Many investors have a specific asset allocation in mind when it comes to their retirement portfolio. And just like most other aspects of investing, there are many varying opinions on the “right” one. Your investment strategy will take into consideration your risk tolerance, goals and investment time frame, which combined make your portfolio unique. And while many financial experts have different views on how to reach your goals, most can agree that it’s important to review and rebalance periodically, particularly in this long-lasting bull market.
“People who planned to put, say, 55% of their money in stocks may find they’re now 75% in equities,” said Ken Nuss, CEO of AnnuityAdvantage, in a recent article in Physician’s Money Digest.
While money market funds are safe and liquid, they pay little interest. Certificates of deposit, while FDIC-insured, are somewhat illiquid and pay only modest yields. On the other hand, bond funds are liquid and convenient, but short-term funds pay modest yields while longer-term funds are vulnerable to interest-rate hikes.
“Fixed annuities, often overlooked, offer a proven way to lower your risk,” Nuss added. “As well as guaranteeing your principal, they can cut your taxes and boost your yield.”
Similar to a CD, a fixed-rate annuity pays a guaranteed rate for a set number of years, and when held in a taxable account, offers tax deferral.

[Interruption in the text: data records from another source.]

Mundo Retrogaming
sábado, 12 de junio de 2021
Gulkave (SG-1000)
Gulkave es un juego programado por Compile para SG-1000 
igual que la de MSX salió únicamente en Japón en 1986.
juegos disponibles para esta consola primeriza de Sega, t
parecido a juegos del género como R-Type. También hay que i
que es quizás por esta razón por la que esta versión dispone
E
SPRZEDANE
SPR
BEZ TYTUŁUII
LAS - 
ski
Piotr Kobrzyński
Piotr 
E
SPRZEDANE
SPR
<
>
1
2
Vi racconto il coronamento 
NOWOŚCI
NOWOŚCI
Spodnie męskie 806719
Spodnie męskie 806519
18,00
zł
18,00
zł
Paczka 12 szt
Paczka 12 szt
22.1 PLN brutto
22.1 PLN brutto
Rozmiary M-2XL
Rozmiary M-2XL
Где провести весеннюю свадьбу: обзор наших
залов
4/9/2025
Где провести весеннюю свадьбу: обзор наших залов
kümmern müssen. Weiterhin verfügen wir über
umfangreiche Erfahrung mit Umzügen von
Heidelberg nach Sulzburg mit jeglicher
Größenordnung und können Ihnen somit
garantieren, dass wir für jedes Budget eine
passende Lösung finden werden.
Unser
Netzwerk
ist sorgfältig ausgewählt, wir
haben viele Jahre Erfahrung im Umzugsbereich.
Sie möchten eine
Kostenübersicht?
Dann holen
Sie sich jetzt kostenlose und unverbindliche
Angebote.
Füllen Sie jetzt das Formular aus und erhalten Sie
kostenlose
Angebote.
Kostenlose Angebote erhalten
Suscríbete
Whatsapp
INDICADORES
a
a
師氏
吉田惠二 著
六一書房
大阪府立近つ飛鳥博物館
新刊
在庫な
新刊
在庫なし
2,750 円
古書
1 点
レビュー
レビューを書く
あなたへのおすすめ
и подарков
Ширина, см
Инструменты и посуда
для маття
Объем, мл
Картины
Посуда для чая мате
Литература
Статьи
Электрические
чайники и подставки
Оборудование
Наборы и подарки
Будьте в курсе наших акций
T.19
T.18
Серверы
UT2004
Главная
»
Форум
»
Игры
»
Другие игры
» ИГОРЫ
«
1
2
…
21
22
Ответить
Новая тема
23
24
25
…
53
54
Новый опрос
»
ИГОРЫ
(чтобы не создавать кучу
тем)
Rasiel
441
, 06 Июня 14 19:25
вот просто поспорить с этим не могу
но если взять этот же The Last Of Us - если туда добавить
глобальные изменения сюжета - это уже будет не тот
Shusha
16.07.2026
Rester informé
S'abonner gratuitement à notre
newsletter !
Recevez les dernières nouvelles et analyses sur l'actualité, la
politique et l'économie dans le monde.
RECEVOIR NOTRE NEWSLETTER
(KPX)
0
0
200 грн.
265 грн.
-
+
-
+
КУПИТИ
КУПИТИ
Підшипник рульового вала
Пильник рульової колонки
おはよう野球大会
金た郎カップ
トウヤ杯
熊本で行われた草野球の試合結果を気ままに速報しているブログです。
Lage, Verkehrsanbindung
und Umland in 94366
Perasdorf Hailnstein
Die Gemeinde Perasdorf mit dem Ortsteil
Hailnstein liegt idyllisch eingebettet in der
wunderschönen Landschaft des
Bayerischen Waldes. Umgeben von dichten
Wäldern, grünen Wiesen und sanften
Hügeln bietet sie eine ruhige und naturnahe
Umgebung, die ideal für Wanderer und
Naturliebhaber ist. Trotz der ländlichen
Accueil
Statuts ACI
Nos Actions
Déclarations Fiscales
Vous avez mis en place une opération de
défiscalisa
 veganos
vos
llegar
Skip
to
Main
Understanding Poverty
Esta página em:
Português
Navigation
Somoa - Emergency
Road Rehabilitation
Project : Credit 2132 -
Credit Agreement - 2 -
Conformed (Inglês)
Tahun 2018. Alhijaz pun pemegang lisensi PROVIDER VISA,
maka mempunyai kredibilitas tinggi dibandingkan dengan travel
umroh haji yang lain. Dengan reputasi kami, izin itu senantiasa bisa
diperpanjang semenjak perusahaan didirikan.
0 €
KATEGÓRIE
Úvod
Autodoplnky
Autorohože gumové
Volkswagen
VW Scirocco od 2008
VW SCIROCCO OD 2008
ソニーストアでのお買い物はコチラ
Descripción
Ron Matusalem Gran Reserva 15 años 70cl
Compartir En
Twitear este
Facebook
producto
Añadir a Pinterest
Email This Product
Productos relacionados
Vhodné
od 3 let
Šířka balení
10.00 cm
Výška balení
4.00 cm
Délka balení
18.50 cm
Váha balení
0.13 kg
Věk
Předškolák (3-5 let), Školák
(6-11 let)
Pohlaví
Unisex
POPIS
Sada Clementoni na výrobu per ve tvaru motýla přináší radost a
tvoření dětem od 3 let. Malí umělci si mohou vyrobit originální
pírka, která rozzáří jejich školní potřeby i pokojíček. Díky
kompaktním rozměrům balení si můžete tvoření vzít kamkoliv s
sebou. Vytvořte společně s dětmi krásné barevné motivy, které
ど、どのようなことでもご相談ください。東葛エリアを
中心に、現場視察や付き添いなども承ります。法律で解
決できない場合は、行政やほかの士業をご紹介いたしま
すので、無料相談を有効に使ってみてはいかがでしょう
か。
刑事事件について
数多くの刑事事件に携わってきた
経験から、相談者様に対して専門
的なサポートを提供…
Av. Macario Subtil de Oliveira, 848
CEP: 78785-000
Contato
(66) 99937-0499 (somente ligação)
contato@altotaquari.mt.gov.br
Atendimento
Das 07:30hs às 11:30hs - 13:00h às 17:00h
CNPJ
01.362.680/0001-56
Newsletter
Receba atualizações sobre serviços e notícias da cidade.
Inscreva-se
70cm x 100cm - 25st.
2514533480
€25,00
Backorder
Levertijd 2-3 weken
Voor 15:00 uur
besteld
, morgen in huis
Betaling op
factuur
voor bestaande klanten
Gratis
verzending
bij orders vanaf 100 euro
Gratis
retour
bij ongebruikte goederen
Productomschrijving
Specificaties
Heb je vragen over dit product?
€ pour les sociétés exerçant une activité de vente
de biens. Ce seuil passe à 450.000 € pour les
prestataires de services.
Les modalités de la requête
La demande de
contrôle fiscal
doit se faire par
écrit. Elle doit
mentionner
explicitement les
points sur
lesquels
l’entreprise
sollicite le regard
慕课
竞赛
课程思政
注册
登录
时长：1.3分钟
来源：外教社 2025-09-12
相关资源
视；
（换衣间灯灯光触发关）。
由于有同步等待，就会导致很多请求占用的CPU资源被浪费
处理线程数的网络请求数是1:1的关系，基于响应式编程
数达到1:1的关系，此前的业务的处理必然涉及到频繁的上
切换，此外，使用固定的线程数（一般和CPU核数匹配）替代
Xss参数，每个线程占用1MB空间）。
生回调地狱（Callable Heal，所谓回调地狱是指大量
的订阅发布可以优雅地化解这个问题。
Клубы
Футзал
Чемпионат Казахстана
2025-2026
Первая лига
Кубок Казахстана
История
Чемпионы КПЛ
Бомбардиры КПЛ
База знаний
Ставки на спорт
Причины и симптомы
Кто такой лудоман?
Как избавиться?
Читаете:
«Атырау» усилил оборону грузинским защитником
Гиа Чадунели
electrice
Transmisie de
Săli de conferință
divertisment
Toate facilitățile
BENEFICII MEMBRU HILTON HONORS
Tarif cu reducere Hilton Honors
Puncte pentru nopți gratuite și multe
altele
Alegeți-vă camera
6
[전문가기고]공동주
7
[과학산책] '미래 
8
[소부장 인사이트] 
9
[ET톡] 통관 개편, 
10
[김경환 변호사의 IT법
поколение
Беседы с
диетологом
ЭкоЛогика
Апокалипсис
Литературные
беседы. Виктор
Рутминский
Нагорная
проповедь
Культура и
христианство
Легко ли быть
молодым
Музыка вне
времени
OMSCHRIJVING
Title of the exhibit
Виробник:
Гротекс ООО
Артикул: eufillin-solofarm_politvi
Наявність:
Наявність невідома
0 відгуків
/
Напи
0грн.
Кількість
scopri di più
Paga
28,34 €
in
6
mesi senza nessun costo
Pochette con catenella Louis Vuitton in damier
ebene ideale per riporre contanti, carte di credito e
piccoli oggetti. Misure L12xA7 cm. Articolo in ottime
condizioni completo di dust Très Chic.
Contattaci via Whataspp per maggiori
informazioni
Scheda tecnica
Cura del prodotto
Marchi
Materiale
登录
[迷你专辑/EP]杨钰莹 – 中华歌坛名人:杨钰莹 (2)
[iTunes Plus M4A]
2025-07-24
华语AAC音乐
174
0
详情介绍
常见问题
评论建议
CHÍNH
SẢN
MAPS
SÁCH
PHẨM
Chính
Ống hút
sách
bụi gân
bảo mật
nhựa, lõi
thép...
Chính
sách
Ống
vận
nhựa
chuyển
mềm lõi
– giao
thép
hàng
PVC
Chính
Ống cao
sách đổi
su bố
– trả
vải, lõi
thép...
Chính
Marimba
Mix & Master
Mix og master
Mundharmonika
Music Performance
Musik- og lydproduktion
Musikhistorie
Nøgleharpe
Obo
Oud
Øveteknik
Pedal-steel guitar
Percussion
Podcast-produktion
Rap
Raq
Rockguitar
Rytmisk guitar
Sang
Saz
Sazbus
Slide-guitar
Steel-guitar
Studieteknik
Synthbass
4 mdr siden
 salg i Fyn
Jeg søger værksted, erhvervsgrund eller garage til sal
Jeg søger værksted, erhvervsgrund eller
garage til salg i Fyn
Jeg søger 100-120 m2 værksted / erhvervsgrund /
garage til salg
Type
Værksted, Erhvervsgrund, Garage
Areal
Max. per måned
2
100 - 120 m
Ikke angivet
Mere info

They also offer a significant higher interest rate than a CD typically. Currently, investors can earn up to 3.49% for a 7-year annuity, up to 3.3% for a 5-year contract, and up to 2.15% for a 3-year annuity.
In addition to these benefits, a fixed indexed annuity (FIA) can eliminate the common fear of downside risk while allowing an opportunity to benefit from the upside. The rate of interest paid annually is based on the changes to a market index, like the Dow Jones Industrial Average or S&P 500. When the index value increases, interest is credited. The biggest advantage is that when the market falls, you lose nothing, in exchange for only getting part of the market’s gains as an interest credit. The minimum interest rate is usually zero, so there is the potential for years when you earn no interest with an FIA. But the flipside is that there could be years in which you earn much more than you would have with a fixed-rate annuity.